[Work request]:
Retype only what runs from the first line of the listing to the line holding "کوچک اما پراهمیت،", both included. Do not retype the pictures.

|---|

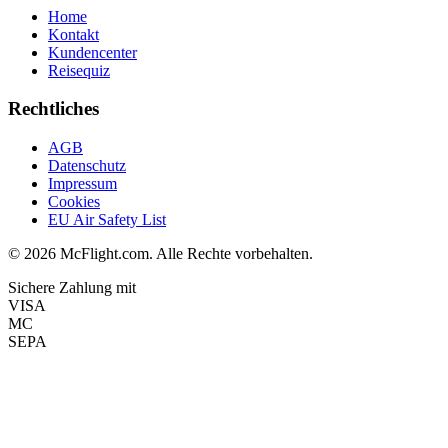
Home
Kontakt
Kundencenter
Reisequiz
Rechtliches
AGB
Datenschutz
Impressum
Cookies
EU Air Safety List
© 2026 McFlight.com. Alle Rechte vorbehalten.
Sichere Zahlung mit
VISA
MC
SEPA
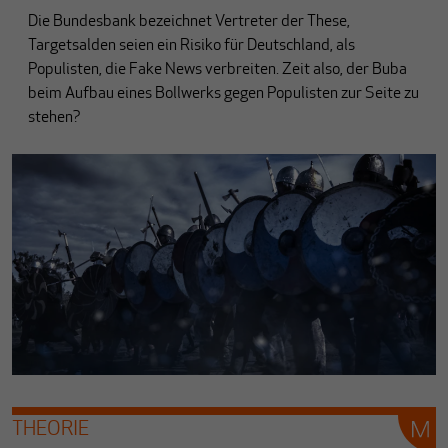
Die Bundesbank bezeichnet Vertreter der These,
Targetsalden seien ein Risiko für Deutschland, als
Populisten, die Fake News verbreiten. Zeit also, der Buba
beim Aufbau eines Bollwerks gegen Populisten zur Seite zu
stehen?
THEORIE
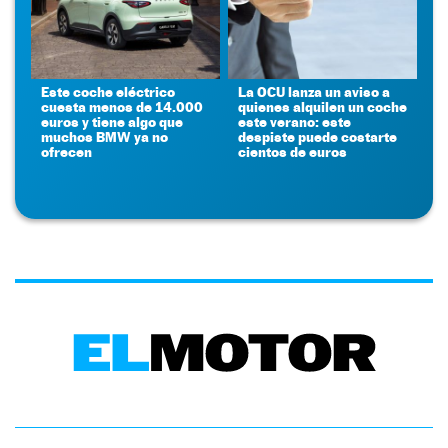
Este coche eléctrico
La OCU lanza un aviso a
cuesta menos de 14.000
quienes alquilen un coche
euros y tiene algo que
este verano: este
muchos BMW ya no
despiste puede costarte
ofrecen
cientos de euros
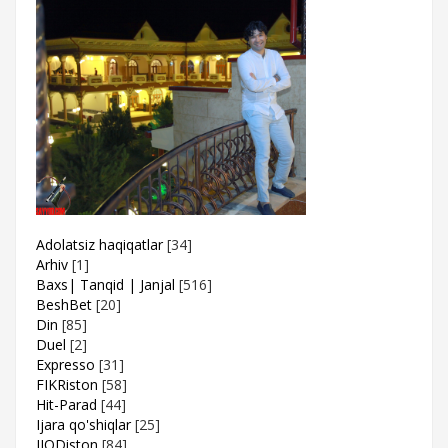
Adolatsiz haqiqatlar
[34]
Arhiv
[1]
Baxs| Tanqid | Janjal
[516]
BeshBet
[20]
Din
[85]
Duel
[2]
Expresso
[31]
FIKRiston
[58]
Hit-Parad
[44]
Ijara qo'shiqlar
[25]
IJODiston
[84]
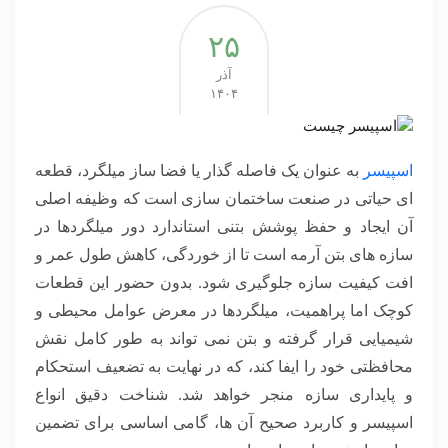
۲۵
آذر
۱۴۰۴
اسپیسر
به عنوان یک فاصله گذار یا فضا ساز میلگرد، قطعه
ای حیاتی در صنعت ساختمان سازی است که وظیفه اصلی
آن ایجاد و حفظ پوشش بتنی استاندارد دور میلگردها در
سازه های بتن آرمه است تا از خوردگی، کاهش طول عمر و
افت کیفیت سازه جلوگیری شود. بدون حضور این قطعات
کوچک اما پراهمیت، میلگردها در معرض عوامل محیطی و
شیمیایی قرار گرفته و بتن نمی تواند به طور کامل نقش
محافظتی خود را ایفا کند، که در نهایت به تضعیف استحکام
و پایداری سازه منجر خواهد شد. شناخت دقیق انواع
اسپیسر و کاربرد صحیح آن ها، گامی اساسی برای تضمین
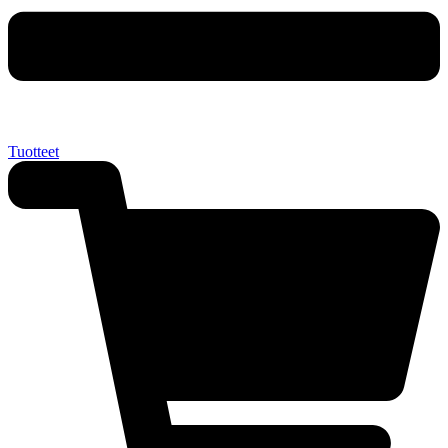
Tuotteet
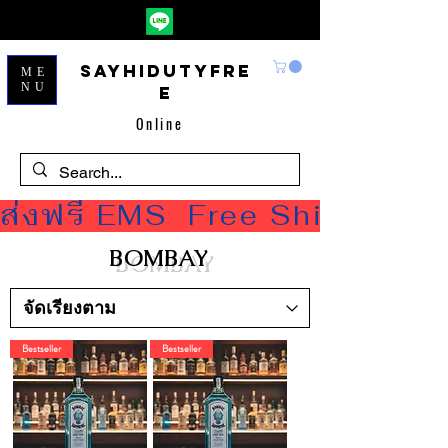
Sayhidutyfre
ME
NU
e
Online
ส่งฟรี EMS  Free Shipping
BOMBAY
Bestseller
Bestseller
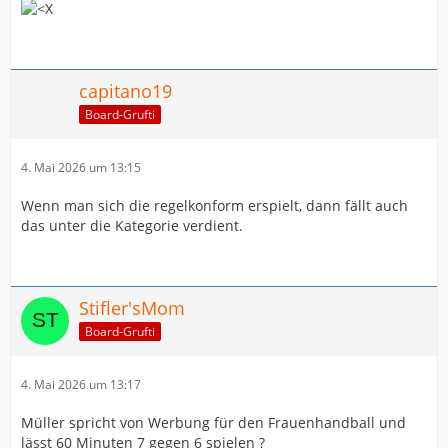
capitano19
Board-Grufti
4. Mai 2026 um 13:15
Wenn man sich die regelkonform erspielt, dann fällt auch
das unter die Kategorie verdient.
Stifler'sMom
Board-Grufti
4. Mai 2026 um 13:17
Müller spricht von Werbung für den Frauenhandball und
lässt 60 Minuten 7 gegen 6 spielen ?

|---|

[Your solution]:
Home
Kontakt
Kundencenter
Reisequiz
Rechtliches
AGB
Datenschutz
Impressum
Cookies
EU Air Safety List
© 2026 McFlight.com. Alle Rechte vorbehalten.
Sichere Zahlung mit
VISA
MC
SEPA
Die Bundesbank bezeichnet Vertreter der These,
Targetsalden seien ein Risiko für Deutschland, als
Populisten, die Fake News verbreiten. Zeit also, der Buba
beim Aufbau eines Bollwerks gegen Populisten zur Seite zu
stehen?
THEORIE
Este coche eléctrico
La OCU lanza un aviso a
cuesta menos de 14.000
quienes alquilen un coche
euros y tiene algo que
este verano: este
muchos BMW ya no
despiste puede costarte
ofrecen
cientos de euros
Adolatsiz haqiqatlar
[34]
Arhiv
[1]
Baxs| Tanqid | Janjal
[516]
BeshBet
[20]
Din
[85]
Duel
[2]
Expresso
[31]
FIKRiston
[58]
Hit-Parad
[44]
Ijara qo'shiqlar
[25]
IJODiston
[84]
۲۵
آذر
۱۴۰۴
اسپیسر
به عنوان یک فاصله گذار یا فضا ساز میلگرد، قطعه
ای حیاتی در صنعت ساختمان سازی است که وظیفه اصلی
آن ایجاد و حفظ پوشش بتنی استاندارد دور میلگردها در
سازه های بتن آرمه است تا از خوردگی، کاهش طول عمر و
افت کیفیت سازه جلوگیری شود. بدون حضور این قطعات
کوچک اما پراهمیت، میلگردها در معرض عوامل محیطی و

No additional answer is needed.